The issue of nuclear weapons was one of the major overwhelming health, environmental and human rights issues, she said.  There were still 23,000 in existence in the world, and the use of just one would be “utterly catastrophic”.  “If we want peace and health care for all, we have to pay for them.”  That was not hard; it was a matter of priorities.  Current global military spending annually was $1.46 trillion, with about 42 per cent of that spent by one country – the United States – which, in itself, was unconscionable.  Achievement of the Millennium Development Goals, according to the Stockholm International Peace Research Institute – would cost $135 billion, or less than one-tenth of the annual global military spending.  That could be done.  It was just about getting the priorities right.  She added that justice was central to everything being discussed at the Conference, and that included fair treat and increasing overseas aid to redress the balance between the poorest and richest nations. 

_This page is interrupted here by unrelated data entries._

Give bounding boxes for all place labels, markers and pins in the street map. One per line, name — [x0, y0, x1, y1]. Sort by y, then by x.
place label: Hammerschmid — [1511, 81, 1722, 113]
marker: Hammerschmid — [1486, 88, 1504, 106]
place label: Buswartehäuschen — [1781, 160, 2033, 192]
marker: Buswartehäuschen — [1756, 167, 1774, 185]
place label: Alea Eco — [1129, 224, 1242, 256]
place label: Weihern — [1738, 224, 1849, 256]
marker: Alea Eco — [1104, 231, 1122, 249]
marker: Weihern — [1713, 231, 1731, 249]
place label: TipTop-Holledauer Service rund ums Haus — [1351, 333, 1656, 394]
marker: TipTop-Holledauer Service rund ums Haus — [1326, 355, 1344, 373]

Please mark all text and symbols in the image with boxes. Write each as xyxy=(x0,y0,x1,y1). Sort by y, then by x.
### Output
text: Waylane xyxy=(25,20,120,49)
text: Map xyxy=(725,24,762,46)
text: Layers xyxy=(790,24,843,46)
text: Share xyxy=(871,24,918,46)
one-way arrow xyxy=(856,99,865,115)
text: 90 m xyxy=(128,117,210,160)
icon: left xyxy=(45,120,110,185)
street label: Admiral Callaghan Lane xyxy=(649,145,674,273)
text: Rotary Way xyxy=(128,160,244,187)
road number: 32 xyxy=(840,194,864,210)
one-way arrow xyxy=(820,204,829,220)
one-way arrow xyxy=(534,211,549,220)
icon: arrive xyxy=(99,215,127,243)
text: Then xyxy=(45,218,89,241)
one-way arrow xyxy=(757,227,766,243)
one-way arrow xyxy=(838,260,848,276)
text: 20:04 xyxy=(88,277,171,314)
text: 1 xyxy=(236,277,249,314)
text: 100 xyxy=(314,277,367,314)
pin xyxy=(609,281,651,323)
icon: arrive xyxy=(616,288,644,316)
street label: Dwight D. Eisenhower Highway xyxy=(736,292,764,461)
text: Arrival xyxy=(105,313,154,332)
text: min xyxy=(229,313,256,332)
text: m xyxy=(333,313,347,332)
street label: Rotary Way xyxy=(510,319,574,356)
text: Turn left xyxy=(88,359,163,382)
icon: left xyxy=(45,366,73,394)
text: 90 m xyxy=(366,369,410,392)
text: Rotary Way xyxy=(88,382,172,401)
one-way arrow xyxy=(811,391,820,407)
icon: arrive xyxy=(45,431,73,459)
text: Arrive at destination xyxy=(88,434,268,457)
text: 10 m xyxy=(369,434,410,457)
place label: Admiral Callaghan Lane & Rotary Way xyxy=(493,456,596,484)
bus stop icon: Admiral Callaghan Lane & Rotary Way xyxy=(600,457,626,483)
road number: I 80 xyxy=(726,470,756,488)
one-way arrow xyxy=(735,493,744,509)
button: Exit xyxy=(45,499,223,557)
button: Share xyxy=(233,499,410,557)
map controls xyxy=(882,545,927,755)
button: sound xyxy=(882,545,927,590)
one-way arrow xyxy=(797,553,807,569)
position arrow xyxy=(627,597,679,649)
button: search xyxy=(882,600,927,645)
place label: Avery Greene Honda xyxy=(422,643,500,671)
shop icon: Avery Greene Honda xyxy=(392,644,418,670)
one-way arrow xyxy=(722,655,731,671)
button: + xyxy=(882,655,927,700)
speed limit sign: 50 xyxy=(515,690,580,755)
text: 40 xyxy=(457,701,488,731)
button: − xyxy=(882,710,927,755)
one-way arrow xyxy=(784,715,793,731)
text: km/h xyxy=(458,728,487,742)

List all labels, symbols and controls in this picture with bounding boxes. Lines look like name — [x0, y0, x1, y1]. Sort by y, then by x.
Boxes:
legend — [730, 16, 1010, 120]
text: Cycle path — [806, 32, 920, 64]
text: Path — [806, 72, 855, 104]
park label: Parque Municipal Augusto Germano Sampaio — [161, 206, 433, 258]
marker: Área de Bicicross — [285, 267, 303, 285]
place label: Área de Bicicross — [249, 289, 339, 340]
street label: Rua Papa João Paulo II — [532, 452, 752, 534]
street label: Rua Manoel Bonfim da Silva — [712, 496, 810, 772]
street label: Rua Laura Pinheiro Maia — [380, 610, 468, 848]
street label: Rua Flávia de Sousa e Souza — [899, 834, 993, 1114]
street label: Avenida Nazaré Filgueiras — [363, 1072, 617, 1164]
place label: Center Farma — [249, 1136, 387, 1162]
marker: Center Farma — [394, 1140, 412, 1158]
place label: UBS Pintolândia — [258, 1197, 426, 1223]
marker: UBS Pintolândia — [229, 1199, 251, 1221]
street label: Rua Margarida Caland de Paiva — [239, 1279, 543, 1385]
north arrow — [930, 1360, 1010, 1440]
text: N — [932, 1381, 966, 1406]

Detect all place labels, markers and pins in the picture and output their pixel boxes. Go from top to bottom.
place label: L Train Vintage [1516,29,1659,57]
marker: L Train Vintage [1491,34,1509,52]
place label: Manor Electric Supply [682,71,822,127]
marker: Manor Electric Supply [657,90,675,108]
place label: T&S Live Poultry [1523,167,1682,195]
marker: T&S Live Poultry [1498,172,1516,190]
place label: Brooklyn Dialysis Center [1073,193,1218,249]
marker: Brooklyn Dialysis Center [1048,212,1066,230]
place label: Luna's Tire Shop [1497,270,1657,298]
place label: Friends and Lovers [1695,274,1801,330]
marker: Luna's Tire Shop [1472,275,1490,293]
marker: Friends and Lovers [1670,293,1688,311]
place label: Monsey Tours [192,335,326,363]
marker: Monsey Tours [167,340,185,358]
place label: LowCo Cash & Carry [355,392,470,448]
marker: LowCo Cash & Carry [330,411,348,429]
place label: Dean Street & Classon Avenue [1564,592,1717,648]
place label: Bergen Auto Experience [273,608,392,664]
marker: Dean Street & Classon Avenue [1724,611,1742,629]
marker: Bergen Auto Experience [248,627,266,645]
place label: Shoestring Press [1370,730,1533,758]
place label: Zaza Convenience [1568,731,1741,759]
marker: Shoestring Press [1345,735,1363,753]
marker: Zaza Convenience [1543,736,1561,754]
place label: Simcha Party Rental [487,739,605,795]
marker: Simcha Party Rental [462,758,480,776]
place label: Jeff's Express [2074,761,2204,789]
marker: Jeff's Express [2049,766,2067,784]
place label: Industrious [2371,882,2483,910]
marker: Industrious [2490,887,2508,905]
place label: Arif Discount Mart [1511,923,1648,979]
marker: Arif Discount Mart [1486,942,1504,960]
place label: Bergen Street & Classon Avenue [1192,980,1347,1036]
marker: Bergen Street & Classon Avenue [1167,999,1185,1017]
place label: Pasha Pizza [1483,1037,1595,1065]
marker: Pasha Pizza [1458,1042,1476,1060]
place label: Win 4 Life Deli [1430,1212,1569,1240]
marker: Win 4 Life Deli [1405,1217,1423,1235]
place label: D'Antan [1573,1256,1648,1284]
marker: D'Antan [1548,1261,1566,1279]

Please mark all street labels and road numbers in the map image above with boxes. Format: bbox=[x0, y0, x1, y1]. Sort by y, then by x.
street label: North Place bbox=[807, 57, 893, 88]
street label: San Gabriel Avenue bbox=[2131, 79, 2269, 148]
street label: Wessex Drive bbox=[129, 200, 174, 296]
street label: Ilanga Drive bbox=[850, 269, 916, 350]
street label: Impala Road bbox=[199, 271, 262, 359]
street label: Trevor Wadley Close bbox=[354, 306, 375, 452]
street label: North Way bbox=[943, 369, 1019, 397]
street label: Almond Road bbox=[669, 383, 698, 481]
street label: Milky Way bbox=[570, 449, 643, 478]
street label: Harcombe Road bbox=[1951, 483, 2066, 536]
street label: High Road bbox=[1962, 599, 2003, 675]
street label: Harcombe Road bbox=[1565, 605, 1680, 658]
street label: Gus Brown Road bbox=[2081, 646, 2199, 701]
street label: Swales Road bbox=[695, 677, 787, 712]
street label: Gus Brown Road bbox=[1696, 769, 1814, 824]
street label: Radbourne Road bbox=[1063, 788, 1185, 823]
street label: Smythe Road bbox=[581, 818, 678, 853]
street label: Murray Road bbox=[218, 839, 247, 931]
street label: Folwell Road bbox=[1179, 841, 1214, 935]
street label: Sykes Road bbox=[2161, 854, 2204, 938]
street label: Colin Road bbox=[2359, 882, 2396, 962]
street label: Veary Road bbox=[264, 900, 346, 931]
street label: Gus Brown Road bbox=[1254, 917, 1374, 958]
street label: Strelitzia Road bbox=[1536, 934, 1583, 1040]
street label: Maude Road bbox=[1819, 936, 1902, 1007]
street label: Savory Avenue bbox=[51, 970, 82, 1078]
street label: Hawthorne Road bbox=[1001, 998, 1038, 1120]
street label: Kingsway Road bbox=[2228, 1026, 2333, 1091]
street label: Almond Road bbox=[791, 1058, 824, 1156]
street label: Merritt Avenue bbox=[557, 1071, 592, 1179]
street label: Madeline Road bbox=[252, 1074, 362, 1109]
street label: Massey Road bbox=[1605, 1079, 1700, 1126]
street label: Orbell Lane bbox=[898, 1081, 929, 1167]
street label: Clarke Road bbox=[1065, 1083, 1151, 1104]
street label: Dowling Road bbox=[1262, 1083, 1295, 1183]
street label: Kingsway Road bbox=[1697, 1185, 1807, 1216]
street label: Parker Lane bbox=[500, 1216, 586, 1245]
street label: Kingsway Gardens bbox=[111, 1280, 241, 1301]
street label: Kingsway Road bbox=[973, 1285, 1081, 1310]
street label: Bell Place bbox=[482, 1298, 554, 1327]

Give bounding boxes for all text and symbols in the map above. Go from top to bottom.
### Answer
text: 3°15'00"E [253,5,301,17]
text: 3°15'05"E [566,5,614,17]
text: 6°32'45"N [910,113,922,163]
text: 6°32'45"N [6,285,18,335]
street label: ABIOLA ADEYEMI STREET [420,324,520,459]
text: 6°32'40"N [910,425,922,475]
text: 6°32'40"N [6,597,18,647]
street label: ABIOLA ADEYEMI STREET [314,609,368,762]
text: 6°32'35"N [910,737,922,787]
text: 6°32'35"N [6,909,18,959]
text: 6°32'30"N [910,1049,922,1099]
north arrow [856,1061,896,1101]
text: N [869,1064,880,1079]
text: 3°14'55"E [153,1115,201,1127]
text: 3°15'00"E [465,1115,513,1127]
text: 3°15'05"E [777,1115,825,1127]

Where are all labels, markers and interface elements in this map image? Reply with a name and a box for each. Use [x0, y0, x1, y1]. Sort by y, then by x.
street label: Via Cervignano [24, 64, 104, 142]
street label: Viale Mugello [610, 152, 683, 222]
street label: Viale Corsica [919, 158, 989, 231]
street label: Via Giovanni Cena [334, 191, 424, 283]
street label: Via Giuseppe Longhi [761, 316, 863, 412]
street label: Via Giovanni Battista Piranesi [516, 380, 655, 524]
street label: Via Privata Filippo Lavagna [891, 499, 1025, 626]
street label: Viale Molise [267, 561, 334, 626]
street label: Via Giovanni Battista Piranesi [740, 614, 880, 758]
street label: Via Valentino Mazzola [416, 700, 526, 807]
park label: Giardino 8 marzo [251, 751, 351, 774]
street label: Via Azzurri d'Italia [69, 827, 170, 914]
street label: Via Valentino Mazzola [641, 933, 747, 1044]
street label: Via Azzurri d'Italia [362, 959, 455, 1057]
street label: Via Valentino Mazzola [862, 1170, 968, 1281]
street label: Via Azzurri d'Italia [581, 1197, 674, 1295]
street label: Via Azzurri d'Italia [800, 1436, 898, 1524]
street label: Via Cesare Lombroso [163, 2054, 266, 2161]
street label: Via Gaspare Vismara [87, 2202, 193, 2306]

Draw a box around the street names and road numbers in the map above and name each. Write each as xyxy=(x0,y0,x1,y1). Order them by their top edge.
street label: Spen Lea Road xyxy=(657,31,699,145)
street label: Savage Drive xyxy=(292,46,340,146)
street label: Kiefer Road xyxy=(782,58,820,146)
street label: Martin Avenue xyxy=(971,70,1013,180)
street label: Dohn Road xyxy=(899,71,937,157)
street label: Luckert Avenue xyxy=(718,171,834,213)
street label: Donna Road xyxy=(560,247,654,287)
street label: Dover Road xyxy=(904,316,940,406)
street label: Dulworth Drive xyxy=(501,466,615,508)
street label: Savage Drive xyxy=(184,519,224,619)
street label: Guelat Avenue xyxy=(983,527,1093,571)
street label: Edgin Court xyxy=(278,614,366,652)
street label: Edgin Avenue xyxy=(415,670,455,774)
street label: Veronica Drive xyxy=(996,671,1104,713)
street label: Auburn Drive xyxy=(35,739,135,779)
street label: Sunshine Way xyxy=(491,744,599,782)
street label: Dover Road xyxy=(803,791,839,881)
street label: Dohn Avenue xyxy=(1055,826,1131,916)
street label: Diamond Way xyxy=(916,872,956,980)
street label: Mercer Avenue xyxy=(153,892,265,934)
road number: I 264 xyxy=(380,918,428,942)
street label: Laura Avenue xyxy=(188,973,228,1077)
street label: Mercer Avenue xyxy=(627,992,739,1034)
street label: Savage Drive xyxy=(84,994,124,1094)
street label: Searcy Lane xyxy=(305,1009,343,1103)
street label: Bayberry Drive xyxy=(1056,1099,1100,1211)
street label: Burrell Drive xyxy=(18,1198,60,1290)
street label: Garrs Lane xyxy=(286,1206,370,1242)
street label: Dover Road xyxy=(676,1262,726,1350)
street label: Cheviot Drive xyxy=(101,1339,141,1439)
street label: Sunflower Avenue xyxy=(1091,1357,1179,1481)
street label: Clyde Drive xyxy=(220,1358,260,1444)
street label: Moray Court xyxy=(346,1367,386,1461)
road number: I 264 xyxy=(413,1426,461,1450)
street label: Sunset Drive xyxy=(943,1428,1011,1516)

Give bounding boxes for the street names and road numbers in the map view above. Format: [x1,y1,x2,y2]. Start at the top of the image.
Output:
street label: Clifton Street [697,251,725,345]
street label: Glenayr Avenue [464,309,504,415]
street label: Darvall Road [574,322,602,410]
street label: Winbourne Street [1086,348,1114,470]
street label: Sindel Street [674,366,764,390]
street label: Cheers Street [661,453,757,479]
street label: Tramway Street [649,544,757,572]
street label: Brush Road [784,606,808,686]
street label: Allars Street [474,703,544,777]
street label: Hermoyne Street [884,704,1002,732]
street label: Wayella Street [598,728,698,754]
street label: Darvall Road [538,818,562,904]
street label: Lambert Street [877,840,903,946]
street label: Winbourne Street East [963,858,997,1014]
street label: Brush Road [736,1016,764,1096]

Dr Caleb Otto, a national of Palau, is a former hospital Administration Specialist and Health Planner for the Government of the Trust Territory of the Pacific Islands and former Senator of the Palau National Congress. He acknowledged that achievements of the Millennium Development Goals had been “pretty slow”, although his region, once separated by a vast ocean and now connected by airwaves and computer bytes, was more connected than ever.  Nevertheless, exploitation of the poor had blocked achievement of the Goals.  He lamented a lack of transparency in government, poor governance and corruption.  A consequence of modernization and globalization was the ease of exploitation by the transnational industry; this was another impediment to the attainment of the development Goals. 

Correcting a point made at an earlier roundtable that climate chance concerns were not very important to Pacific islanders because they had not contributed much to the problem, he said that, that was not so.  Chopping down trees or treading on corals irresponsibly caused environmental degradation, and in almost every Pacific island nation, there were many, many cars and other vehicles, which polluted the air.

The Conference met again at 4:30 today, Wednesday, 1 September, for its closing ceremony.